El Faro images offer view of tragedy

By Jerry Fraser, WorkBoat publisher

 

Most always, they will tell you after a tragedy such as the sinking of the El Faro, it was a chain of events.

In all likelihood the loss of the 40-year-old containership in October, with all 33 crewmembers, was no exception.

First, the El Faro ran into weather worse than forecast. It happens, but still, strike one. Then the ship lost power. Turbines are very reliable, but alas, not infallible. Strike two. Side-to, the ship started taking on water. 

Strike three?

We don’t know.

Certainly we did not expect to learn that the top two decks came off the ship – or to see them on prime-time TV courtesy of “60 Minutes.” One explanation might be that increasing air pressure within the vessel as the El Faro sank through the fathoms sheared the upper decks off. But for now we cannot be certain whether this sealed the vessel’s fate or simply accompanied it. It seems likely that the ship’s voyage data recorder (VDR) will have the answer – if it can be found.

I fished for a living, but I cannot imagine what it must have been like aboard the El Faro on its last day.

Many of us know the risks. In my salad days I, like many Maine fishermen, trawled with an inshore lobster boat that could not shed water from the deck any faster than a pair of 2 1/2″ scuppers would permit it to drain. We fished in up to 25 knots of wind and sometimes got caught in a little bit more, and when it was snotty we knew that if we lost the engine we could lose the boat as well. We managed the risk to the extent we were able by working within 15 or 20 miles of shore and watching the weather closely.

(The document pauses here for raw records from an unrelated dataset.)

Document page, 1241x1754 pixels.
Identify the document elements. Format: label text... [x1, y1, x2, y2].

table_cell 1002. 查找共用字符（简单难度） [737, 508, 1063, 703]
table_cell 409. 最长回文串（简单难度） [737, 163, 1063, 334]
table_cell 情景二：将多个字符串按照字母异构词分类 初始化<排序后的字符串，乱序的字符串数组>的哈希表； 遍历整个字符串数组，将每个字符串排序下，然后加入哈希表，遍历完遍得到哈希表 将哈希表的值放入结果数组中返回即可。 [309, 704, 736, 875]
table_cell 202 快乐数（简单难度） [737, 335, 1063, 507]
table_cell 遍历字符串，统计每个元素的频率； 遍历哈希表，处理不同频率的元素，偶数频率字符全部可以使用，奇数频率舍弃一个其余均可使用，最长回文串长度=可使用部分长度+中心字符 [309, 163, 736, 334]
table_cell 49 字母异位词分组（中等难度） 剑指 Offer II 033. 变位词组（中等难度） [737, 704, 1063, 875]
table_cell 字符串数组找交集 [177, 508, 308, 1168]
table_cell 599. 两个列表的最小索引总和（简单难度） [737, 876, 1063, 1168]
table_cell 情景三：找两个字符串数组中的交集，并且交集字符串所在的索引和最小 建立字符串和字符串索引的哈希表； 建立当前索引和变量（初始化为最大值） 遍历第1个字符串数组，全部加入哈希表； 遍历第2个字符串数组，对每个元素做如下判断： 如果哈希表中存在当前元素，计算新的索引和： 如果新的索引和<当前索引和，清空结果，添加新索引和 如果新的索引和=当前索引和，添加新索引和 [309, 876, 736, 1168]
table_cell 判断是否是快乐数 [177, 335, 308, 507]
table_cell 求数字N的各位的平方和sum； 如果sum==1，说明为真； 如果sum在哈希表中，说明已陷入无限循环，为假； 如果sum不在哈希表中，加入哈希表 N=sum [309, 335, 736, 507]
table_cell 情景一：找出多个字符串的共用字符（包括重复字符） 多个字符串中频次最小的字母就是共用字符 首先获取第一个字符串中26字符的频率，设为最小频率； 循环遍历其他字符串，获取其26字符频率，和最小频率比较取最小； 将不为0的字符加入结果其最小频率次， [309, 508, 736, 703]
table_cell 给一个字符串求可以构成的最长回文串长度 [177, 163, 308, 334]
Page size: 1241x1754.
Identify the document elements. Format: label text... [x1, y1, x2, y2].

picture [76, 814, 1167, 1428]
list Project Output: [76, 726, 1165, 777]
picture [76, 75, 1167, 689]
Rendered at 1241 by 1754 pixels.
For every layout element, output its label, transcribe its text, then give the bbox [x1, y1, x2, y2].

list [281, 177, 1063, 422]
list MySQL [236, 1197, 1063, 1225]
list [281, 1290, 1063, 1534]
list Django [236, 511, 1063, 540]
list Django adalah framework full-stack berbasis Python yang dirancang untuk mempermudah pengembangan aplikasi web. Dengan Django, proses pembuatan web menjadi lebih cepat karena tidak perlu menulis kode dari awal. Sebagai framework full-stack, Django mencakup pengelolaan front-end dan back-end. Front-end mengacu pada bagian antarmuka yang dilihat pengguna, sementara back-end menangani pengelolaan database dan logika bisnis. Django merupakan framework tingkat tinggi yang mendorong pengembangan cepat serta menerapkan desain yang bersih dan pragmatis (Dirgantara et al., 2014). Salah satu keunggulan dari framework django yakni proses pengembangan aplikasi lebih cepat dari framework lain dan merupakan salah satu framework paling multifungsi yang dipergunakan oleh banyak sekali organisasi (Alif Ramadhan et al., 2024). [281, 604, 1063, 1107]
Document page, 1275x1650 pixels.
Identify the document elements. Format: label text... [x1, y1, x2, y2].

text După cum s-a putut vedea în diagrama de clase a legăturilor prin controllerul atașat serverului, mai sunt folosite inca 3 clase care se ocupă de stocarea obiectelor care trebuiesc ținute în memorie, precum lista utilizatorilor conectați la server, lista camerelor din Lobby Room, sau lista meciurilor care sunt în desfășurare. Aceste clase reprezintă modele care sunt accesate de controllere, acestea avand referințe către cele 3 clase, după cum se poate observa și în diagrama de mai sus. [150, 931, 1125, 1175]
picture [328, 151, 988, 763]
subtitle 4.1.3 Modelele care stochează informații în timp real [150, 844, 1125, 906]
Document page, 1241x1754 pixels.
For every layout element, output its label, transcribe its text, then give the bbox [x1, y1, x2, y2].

On fishing vessels designed for trawling the weather is less worrisome than it is on lobster-boat draggers. Fishing vessels are not invulnerable, far from it, but acceptance of weather is part of the life. As an old Maine fishermen told me long ago: “Weather is an inconvenience.”

In other words, suck it up.

Of course, he was talking about a gale of wind (upward of 34 knots), not a Category 4 hurricane (upward of 113 knots) such as the El Faro encountered. As a practical matter, a gale at sea is no big deal – the old Gloucester fishing smacks were at their best under full sail in 50 knots of wind, we’re told.

A hurricane is a different story. A hurricane may not be the first link in the accident chain, but it is certainly shackled to it.

Is there anything more haunting than seeing a ship at rest on the sea floor? I suppose if it’s some pirate ship of yore the mood might lighten a little, but if you’ve spent any time at sea it’s not long before long you ask yourself the central questions: “Who were these guys?” and “What was it like?”

The El Faro is no ship of yore. It’s a ship of October, of three months ago.

After several weeks of searching, the National Transportation Safety Board suspended the search for the El Faro‘s VDR. The lead investigator in the El Faro probe called it “the most difficult and complex” of his career, adjectives the families of the El Faro’s crew probably would not dispute. In light of such sentiment, and in light of the images and video released last weekend, the NTSB would be well advised to resume its search for the VDR, nor only for the El Faro families, but for the family of seamen everywhere.